The input:

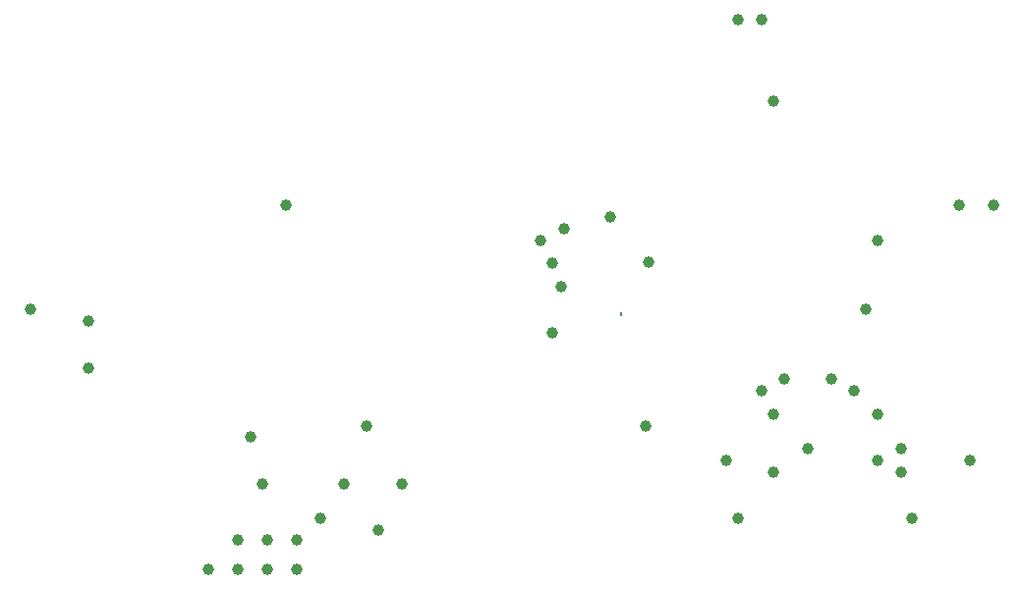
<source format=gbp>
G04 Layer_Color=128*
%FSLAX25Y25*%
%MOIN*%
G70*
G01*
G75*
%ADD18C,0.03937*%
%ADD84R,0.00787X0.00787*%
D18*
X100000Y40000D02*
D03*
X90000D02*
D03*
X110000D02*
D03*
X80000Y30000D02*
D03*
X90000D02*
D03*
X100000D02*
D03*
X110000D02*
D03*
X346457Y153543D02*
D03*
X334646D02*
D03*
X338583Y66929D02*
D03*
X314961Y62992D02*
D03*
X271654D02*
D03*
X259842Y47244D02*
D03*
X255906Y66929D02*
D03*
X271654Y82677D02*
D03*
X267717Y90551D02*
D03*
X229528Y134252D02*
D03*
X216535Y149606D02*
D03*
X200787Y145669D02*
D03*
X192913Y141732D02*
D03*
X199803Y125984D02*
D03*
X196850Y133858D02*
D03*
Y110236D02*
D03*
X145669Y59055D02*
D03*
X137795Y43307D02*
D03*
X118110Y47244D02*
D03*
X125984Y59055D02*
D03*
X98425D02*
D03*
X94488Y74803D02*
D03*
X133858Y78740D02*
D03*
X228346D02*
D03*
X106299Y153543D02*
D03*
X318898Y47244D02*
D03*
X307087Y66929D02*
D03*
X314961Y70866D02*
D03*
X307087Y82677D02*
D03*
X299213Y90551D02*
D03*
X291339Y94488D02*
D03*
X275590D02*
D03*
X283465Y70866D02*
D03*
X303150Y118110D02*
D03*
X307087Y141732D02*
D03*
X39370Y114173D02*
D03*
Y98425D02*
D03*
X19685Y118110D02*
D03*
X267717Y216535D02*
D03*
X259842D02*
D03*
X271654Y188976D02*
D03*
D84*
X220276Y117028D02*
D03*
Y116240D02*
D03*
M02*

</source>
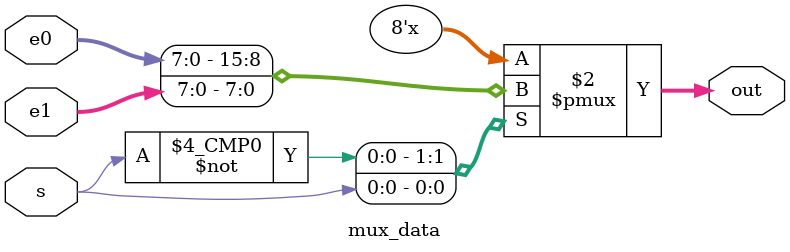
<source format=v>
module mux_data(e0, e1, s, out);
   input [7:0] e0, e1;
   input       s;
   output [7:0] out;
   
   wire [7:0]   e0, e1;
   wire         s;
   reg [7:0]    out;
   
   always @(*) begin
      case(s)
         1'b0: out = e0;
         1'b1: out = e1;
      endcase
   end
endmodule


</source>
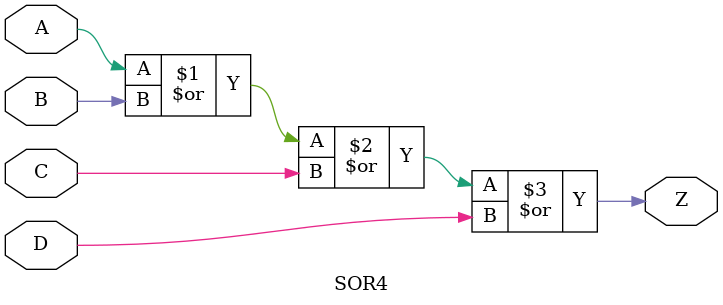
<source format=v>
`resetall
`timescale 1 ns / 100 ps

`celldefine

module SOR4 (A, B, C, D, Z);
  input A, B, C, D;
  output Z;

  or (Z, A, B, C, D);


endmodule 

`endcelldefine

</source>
---
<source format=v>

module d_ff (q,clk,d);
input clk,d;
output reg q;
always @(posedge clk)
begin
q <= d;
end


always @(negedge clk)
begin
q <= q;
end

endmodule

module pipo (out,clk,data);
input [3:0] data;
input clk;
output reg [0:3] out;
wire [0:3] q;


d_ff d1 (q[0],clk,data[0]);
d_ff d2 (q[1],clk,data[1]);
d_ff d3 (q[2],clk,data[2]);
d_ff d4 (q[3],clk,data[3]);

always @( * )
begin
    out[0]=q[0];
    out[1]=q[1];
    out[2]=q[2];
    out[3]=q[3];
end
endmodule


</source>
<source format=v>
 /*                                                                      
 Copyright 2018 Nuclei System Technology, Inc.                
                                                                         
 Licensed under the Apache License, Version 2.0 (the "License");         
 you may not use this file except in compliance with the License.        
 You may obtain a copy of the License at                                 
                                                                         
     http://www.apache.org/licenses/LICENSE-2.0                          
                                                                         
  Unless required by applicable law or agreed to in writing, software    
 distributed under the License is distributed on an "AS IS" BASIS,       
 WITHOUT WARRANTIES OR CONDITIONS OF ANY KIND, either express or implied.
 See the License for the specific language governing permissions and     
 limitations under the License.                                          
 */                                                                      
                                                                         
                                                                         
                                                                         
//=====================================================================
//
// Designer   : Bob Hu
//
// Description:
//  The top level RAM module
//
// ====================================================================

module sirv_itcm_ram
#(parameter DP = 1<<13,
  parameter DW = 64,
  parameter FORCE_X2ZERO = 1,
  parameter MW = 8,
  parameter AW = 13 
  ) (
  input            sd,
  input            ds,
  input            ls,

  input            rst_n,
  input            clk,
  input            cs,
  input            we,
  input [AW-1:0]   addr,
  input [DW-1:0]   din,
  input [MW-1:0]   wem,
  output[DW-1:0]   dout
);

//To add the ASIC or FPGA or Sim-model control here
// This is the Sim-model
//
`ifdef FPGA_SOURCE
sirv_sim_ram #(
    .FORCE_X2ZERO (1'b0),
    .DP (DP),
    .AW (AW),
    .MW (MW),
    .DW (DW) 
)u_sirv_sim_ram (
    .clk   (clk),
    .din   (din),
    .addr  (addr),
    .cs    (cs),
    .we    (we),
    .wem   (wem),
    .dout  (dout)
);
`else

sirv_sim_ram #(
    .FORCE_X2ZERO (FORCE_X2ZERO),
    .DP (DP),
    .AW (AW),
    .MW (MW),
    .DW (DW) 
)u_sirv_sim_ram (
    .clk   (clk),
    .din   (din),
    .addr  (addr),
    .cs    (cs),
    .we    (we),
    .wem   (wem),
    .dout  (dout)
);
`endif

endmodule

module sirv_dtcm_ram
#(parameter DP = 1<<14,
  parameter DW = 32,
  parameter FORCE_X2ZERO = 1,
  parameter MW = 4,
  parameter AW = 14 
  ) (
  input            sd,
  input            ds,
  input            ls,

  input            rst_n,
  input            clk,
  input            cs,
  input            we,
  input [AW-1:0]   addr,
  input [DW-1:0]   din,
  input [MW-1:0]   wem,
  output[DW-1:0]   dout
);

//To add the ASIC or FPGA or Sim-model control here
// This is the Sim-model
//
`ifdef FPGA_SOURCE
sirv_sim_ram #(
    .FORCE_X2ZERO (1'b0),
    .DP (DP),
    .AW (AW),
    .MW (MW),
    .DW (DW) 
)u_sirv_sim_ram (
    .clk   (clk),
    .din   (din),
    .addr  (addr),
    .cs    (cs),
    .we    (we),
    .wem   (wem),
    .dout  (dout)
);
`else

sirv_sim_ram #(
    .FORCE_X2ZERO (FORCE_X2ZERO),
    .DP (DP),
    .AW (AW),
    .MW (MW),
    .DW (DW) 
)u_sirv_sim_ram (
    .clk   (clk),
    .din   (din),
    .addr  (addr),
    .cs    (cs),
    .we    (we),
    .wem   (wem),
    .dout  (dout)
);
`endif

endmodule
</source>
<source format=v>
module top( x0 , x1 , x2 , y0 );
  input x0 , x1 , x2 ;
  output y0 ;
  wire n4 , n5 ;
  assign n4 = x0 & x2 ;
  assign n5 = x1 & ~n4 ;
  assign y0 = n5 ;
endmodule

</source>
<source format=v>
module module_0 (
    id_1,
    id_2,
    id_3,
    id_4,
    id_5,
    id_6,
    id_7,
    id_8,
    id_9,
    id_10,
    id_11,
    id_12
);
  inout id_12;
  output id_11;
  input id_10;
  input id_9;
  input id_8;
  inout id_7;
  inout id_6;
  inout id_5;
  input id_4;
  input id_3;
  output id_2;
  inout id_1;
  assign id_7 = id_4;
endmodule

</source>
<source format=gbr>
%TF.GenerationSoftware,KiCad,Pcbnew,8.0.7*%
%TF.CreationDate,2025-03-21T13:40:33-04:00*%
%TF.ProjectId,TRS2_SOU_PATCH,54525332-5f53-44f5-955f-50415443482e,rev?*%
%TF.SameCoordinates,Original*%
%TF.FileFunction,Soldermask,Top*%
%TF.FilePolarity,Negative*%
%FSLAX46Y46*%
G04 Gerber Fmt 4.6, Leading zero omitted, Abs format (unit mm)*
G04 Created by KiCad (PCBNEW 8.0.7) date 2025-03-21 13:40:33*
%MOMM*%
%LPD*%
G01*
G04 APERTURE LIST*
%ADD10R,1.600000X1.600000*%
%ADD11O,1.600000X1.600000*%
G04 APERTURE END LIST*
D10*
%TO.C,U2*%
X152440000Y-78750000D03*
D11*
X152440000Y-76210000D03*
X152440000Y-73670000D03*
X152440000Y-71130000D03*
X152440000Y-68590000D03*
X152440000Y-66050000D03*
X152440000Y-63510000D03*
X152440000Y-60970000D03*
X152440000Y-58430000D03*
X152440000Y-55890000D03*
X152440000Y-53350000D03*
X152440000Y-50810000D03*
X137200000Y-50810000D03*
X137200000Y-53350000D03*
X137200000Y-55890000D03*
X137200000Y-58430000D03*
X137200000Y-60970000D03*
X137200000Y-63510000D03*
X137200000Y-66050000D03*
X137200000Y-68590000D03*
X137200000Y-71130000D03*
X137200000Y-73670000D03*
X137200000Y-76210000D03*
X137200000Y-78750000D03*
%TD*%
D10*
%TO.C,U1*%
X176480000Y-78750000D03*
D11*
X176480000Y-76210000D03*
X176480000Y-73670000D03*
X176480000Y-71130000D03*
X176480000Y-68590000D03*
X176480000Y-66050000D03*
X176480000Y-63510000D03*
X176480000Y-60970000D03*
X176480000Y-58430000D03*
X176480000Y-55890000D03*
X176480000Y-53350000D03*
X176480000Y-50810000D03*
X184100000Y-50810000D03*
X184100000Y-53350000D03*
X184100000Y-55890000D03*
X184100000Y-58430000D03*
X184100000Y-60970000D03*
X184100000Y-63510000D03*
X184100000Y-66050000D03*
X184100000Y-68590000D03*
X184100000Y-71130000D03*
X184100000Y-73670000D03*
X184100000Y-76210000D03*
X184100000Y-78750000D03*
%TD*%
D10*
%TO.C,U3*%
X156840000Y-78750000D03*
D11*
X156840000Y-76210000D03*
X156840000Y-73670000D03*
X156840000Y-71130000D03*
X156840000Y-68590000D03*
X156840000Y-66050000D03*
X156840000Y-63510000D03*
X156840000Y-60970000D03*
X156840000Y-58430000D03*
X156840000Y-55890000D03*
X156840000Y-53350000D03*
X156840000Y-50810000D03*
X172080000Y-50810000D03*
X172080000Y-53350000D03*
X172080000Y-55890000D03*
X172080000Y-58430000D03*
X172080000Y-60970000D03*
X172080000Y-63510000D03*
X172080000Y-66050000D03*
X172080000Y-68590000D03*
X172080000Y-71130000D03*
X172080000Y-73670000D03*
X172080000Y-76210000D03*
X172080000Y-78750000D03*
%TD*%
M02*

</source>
* * *
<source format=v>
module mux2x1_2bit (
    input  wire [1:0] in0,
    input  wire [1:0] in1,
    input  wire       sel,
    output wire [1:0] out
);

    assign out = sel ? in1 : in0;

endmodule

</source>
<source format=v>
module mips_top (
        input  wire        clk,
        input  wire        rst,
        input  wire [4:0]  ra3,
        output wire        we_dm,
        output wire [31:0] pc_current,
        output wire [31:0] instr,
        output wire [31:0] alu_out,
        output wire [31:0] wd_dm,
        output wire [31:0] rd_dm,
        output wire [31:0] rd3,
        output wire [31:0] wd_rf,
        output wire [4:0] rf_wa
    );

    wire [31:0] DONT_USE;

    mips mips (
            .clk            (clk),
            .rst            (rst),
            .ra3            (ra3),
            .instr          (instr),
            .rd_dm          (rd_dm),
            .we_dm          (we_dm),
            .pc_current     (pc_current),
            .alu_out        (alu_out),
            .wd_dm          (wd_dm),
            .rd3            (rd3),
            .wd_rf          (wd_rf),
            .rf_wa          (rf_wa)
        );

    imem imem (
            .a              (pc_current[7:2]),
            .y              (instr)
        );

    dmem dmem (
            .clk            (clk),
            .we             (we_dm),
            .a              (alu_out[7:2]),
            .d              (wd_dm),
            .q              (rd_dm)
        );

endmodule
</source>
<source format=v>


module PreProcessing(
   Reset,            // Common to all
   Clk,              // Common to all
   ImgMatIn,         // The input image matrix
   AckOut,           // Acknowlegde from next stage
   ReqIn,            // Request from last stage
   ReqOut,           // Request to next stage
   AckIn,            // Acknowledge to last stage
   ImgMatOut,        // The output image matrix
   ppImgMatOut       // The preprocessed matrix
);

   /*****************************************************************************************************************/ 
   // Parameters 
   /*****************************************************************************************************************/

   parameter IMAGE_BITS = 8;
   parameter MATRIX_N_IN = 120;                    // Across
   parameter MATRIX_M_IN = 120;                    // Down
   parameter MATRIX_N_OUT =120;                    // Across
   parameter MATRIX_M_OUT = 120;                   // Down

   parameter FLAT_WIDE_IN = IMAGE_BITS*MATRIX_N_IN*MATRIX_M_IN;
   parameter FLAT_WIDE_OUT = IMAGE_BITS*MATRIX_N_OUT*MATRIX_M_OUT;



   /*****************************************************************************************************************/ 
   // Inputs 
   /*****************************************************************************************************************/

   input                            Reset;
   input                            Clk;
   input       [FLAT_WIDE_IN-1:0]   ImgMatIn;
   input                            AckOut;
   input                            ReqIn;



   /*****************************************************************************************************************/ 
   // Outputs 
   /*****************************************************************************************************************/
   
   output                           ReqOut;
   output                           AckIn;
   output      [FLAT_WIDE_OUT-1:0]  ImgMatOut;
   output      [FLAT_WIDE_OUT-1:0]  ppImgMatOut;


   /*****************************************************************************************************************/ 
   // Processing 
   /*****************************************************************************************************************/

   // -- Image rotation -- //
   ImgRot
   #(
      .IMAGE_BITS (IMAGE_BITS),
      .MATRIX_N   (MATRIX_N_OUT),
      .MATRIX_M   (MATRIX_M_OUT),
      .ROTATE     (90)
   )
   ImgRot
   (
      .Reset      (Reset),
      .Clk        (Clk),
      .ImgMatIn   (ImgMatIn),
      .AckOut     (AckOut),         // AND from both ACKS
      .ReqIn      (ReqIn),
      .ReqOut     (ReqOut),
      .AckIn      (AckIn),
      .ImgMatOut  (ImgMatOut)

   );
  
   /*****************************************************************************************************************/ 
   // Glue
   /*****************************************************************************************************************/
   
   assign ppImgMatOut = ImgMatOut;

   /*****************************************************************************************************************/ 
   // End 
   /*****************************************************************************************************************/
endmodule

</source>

Instructions to follow:
Count how many lines of the entries contain the word "ppImgMatOut"; only the number should appear in the reply.

Finished exercise:
3